Saturday, August 4, 2018

Sometimes the Truth Is Somewhere In Between

Alfie Kohn linked to this opinion piece on TED Talks, and while I'm sympathetic, I have some objections.

"Picture this," Julie Bindel begins. "A darkened auditorium, an attentive, cult-like audience staring ahead expectantly, hardly daring to breathe; a huge screen on which there is an image no one can decipher."  Excuse me -- "cult-like"?  The rest of the article is written in the same lazy style, which is unfortunate for Bindel's complaint that TED "style appears to be given a hundred times more thought than content" and that "the style puts me off devouring the content."  Style is pretty much all there is to Bindel's piece; there's not much thought in it at all.  And I'm basically sympathetic to her position, which is why I clicked through in the first place.

She builds up to her smashing conclusion thusly:
I often give talks to both small and large audiences, and always feel nervous beforehand. This used to bother me, after decades of public speaking, but I then realised that being nervous is respectful of those who are there to hear me. Why would anyone wish to listen to some overconfident, over-rehearsed guru? Why would I want to subject them to a performance?
Um, well, maybe because giving a talk is a performance.  I wonder if Bindel has defined "performance" tendentiously to mean "something other than what I do" -- she doesn't specify.  If that's what she's doing, it's disingenuous and therefore disrespectful to her readers; if not, then she's merely wrong.

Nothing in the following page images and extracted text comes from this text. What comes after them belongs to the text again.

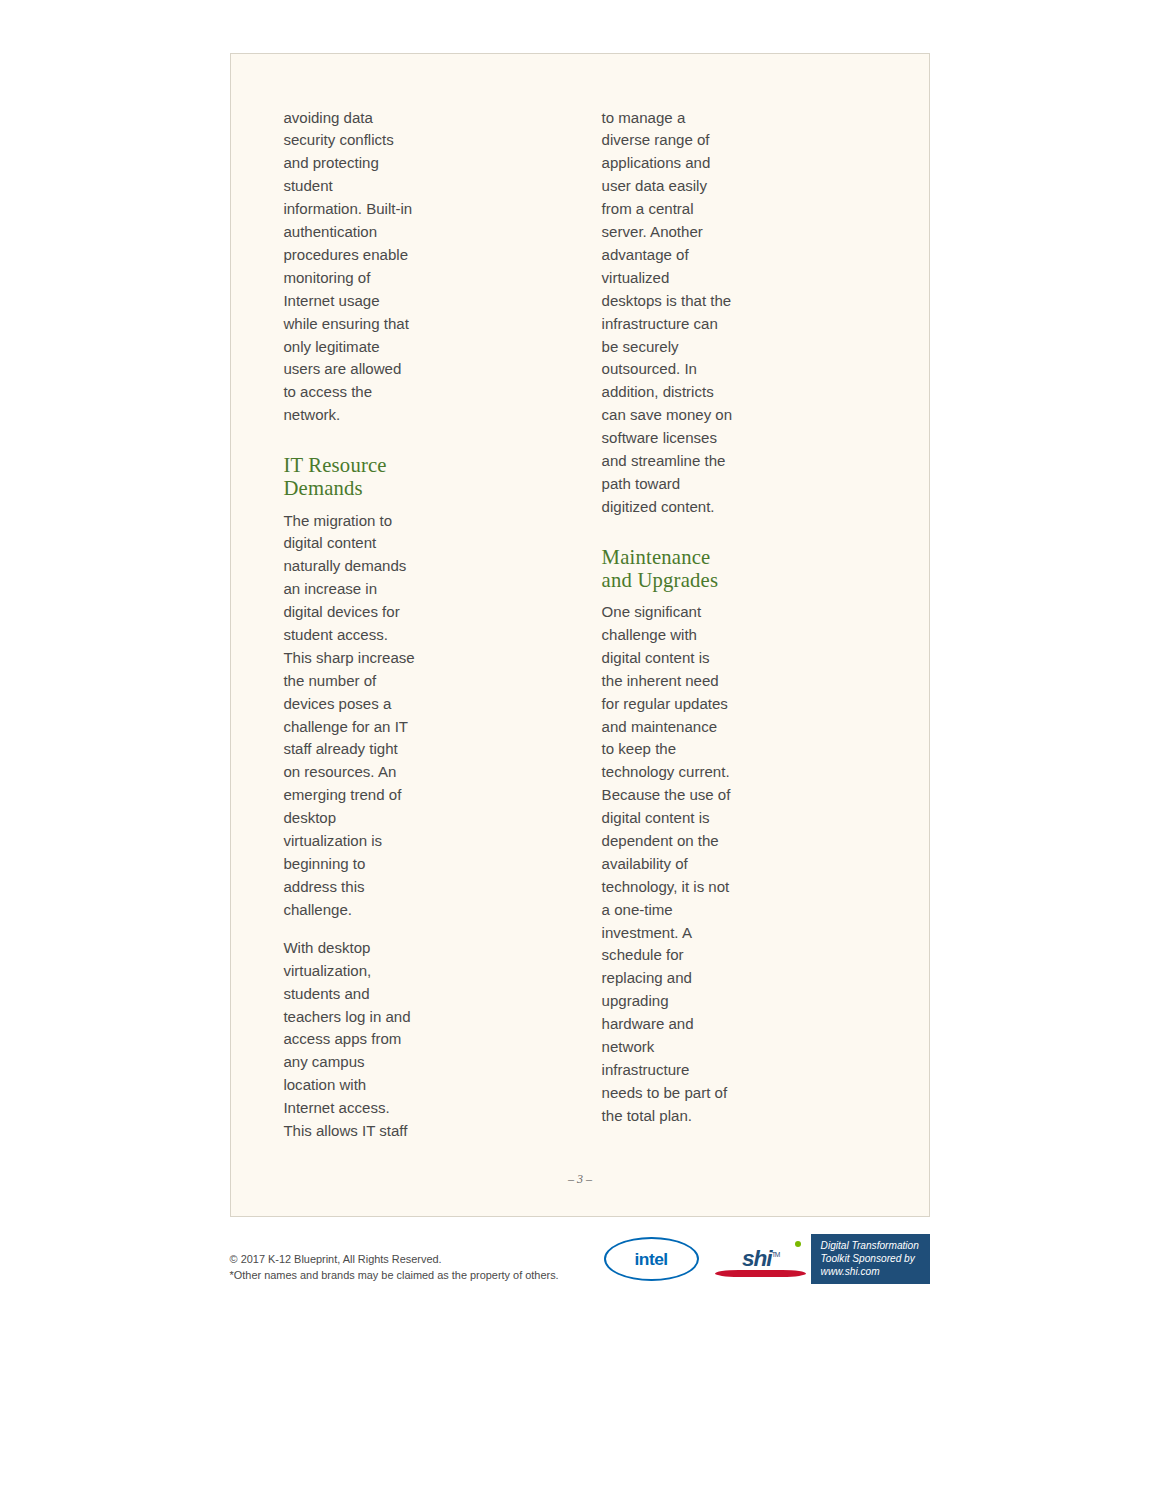avoiding data security conflicts and protecting student information. Built-in authentication procedures enable monitoring of Internet usage while ensuring that only legitimate users are allowed to access the network.
IT Resource Demands
The migration to digital content naturally demands an increase in digital devices for student access. This sharp increase the number of devices poses a challenge for an IT staff already tight on resources. An emerging trend of desktop virtualization is beginning to address this challenge.
With desktop virtualization, students and teachers log in and access apps from any campus location with Internet access. This allows IT staff to manage a diverse range of applications and user data easily from a central server. Another advantage of virtualized desktops is that the infrastructure can be securely outsourced. In addition, districts can save money on software licenses and streamline the path toward digitized content.
Maintenance and Upgrades
One significant challenge with digital content is the inherent need for regular updates and maintenance to keep the technology current. Because the use of digital content is dependent on the availability of technology, it is not a one-time investment. A schedule for replacing and upgrading hardware and network infrastructure needs to be part of the total plan.
– 3 –
© 2017 K-12 Blueprint, All Rights Reserved.
*Other names and brands may be claimed as the property of others.
intel
shiTM
Digital Transformation
Toolkit Sponsored by
www.shi.com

I've done a fair amount of public speaking over the years, though rarely on preset topics: usually, as with the GLB Speakers Bureau, I'm up there to answer questions, so what I say depends partly on the questions I'm asked.  But most of the questions we're asked are the same, on issues and topics that I've been thinking about for decades.  When I'm formulating an answer, I'm also conscious that I'm communicating with an audience, and I hope to be memorable, maybe funny, to say my say so as to make an impression that will stay with them.  That's a performance.  Am I nervous?  Not in the panel context.  But I don't think I'm "over-rehearsed" either.

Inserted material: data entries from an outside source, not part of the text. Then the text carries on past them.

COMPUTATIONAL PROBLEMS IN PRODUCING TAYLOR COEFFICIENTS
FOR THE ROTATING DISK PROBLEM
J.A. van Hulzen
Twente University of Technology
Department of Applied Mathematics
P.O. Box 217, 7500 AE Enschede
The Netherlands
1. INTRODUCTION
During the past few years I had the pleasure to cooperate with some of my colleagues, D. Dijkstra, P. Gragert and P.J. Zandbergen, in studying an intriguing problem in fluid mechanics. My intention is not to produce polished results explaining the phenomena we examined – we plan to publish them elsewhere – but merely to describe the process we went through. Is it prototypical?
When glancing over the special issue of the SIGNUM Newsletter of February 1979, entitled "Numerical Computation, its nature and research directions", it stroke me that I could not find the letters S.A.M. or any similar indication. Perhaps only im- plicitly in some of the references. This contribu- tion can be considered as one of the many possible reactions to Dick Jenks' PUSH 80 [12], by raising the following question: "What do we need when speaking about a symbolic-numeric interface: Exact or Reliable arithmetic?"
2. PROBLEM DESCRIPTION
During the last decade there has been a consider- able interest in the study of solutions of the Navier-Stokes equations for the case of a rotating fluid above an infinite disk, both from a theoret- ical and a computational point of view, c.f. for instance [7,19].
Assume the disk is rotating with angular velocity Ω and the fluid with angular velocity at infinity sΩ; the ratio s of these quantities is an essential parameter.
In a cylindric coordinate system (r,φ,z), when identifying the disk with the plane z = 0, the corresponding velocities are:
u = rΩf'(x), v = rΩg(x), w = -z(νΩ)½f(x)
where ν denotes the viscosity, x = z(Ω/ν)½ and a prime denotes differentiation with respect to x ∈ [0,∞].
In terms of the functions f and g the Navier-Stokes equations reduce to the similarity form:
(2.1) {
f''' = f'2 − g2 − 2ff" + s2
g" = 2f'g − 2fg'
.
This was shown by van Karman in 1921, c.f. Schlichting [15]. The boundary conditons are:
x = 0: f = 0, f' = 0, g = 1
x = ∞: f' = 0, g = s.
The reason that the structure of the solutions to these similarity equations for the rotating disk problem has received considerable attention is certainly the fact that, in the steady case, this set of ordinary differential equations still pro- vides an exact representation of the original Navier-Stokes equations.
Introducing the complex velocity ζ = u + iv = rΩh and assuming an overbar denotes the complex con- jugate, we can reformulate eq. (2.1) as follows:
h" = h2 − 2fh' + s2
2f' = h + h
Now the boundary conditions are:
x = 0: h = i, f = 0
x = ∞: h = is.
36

"Over-rehearsed" might be disrespectful to the audience, but then so would under-rehearsed be.  I doubt that Bindel simply stands up and wings it with no preparation at all.  Nor, I hope, does she stand up and draw a blank, gaping open-mouthed at her audience.  That would be spontaneous, natural, "real."  It would also probably generate some complaint from the people who'd shown up hoping to hear her say something substantial.  Spontaneity is, in this context, an illusion.  A performer plans and prepares so as to seem natural and spontaneous; it takes a lot of work and talent to create that illusion.  So for once, it seems to me, the truth lies somewhere between "over-rehearsed" and "under-rehearsed."  The sweet spot can't be specified in advance.

I agree with some of Bindel's objections to TED Talks, but she hasn't thought her position through.  I find myself wondering, for example, about that standard TED Talk style, which I imagine is indeed the result not only of rehearsal but of guidance by the organization.  I find it annoying too, but evidently many people don't.  It reminds me of the conventions of stage acting and indeed of public speaking a century ago, where hopefuls were taught the proper gestures to go with and convey emotions.  The survival of elements of this style is what makes it difficult for me to watch early silent movies.  But that didn't bother most of their original audiences, apparently.  I suspect that the same applies to TED talks, and it's as absurd to speak of their audiences as "cult-like" as it would be to apply that epithet to early 20th century movie or stage or Chatauqua audiences.

Yeah, the TED style annoys me too.  But when I do listen to or watch a TED Talk, it's usually the content that bothers me.  Good content is always hard to find.  In Julie Bindel's case, it's both style and content that bother me.  First pluck the beam out of thine own eye, Ms. Bindel.